Thursday, July 29, 2010

Extending Hive with Custom UDTFs

Let’s take a look at the canonical word count example in Hive: given a table of documents, create a table containing each word and the number of times it appears across all documents.


Here’s one implementation from the Facebook engineers:



CREATE TABLE docs(contents STRING);

FROM (
MAP docs.contents
USING 'tokenizer_script'
AS
word,
cnt
FROM docs
CLUSTER BY word
) map_output
REDUCE map_output.word, map_output.cnt
USING 'count_script'
AS
word,
cnt
;

In this example, the heavy lifting is being done by calling out to two scripts, ‘tokenizer_script’ and ‘count_script’, that provide custom mapper logic and reducer logic.


Hive 0.5 adds User Defined Table-Generating Functions (UDTF), which offers another option for inserting custom mapper logic. (Reducer logic can be plugged in via a User Defined Aggregation Function, the subject of a future post.) From a user perspective, UDTFs are similar to User Defined Functions except they can produce an arbitrary number of output rows for each input row. For example, the built-in UDTF “explode(array A)” converts a single row of input containing an array into multiple rows of output, each containing one of the elements of A.


So, let’s implement a UDTF that does the same thing as the ‘tokenizer_script’ in the word count example. Basically, we want to convert a document string into multiple rows with the format (word STRING, cnt INT), where the count will always be one.


The Tokenizer UDTF


To start, we extend the org.apache.hadoop.hive.ql.udf.generic.GenericUDTF class. (There is no plain UDTF class.) We need to implement three methods: initialize, process, and close. To emit output, we call the forward method.

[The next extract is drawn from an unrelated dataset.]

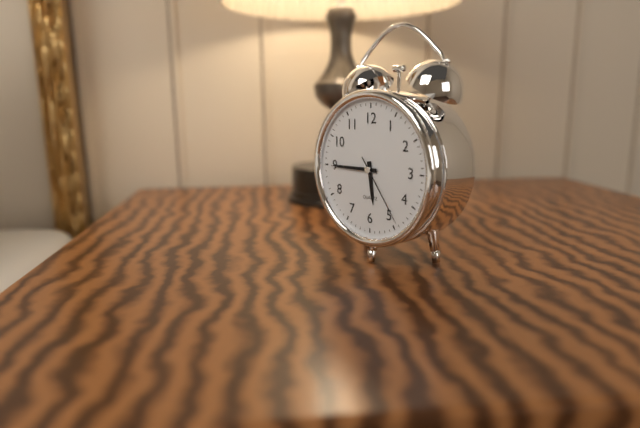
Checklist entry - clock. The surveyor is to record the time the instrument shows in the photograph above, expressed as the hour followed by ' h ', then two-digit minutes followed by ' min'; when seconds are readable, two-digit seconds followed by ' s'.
5 h 45 min 24 s
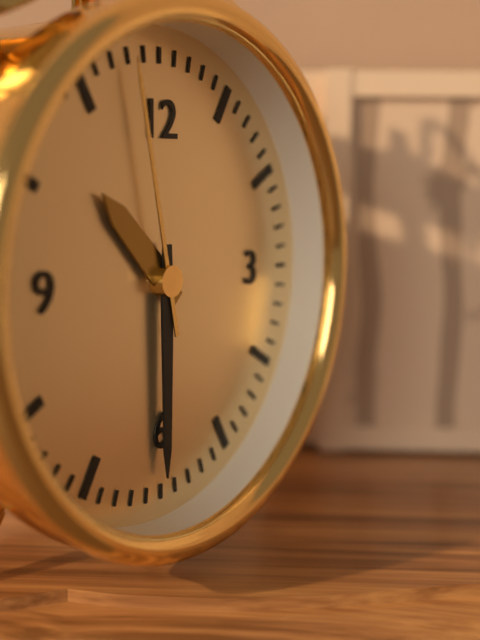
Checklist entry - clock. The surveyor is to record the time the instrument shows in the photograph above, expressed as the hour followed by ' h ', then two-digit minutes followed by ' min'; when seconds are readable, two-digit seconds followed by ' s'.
10 h 30 min 58 s
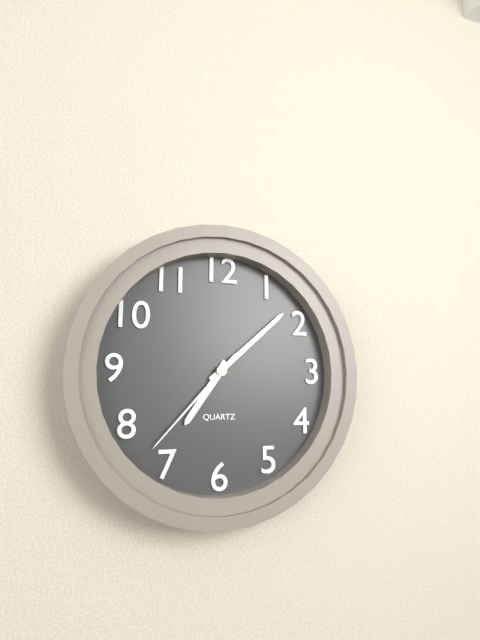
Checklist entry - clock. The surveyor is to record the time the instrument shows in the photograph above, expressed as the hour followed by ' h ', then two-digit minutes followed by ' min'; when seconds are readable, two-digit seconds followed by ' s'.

Adding a name and description:



@description(name = "tokenize", value = "_FUNC_(doc) - emits (token, 1) for each token in the input document")
public class TokenizerUDTF extends GenericUDTF {

You can add a UDTF name and description using a @description annotation. These will be available on the Hive console via the show functions and describe function tokenize commands.


The initialize method:



public StructObjectInspector initialize(ObjectInspector[] args) throws UDFArgumentException

This method will be called exactly once per instance. In addition to performing any custom initialization logic you may need, it is responsible for verifying the input types and specifying the output types.


Hive uses a system of ObjectInspectors to both describe types and to convert Objects into more specific types. For our tokenizer, we want a single String as input, so we’ll check that the input ObjectInspector[] array contains a single PrimitiveObjectInspector of the STRING category. If anything is wrong, we throw a UDFArgumentException with a suitable error message.



if (args.length != 1) {
throw new UDFArgumentException("tokenize() takes exactly one argument");
}

if (args[0].getCategory() != ObjectInspector.Category.PRIMITIVE
&& ((PrimitiveObjectInspector) args[0]).getPrimitiveCategory() != PrimitiveObjectInspector.PrimitiveCategory.STRING) {
throw new UDFArgumentException("tokenize() takes a string as a parameter");
}

We can actually use this object inspector to convert inputs into Strings in our process method. This is less important for primitive types, but it can be handy for more complex objects. So, assuming stringOI is an instance variable,



stringOI = (PrimitiveObjectInspector) args[0];

Similarly, we want our process method to return an Object[] array containing a String and an Integer, so we’ll return a StandardStructObjectInspector containing a JavaStringObjectInspector and a JavaIntObjectInspector. We’ll also supply names for these output columns, but they’re not really relevant at runtime since the user will supply his or her own aliases.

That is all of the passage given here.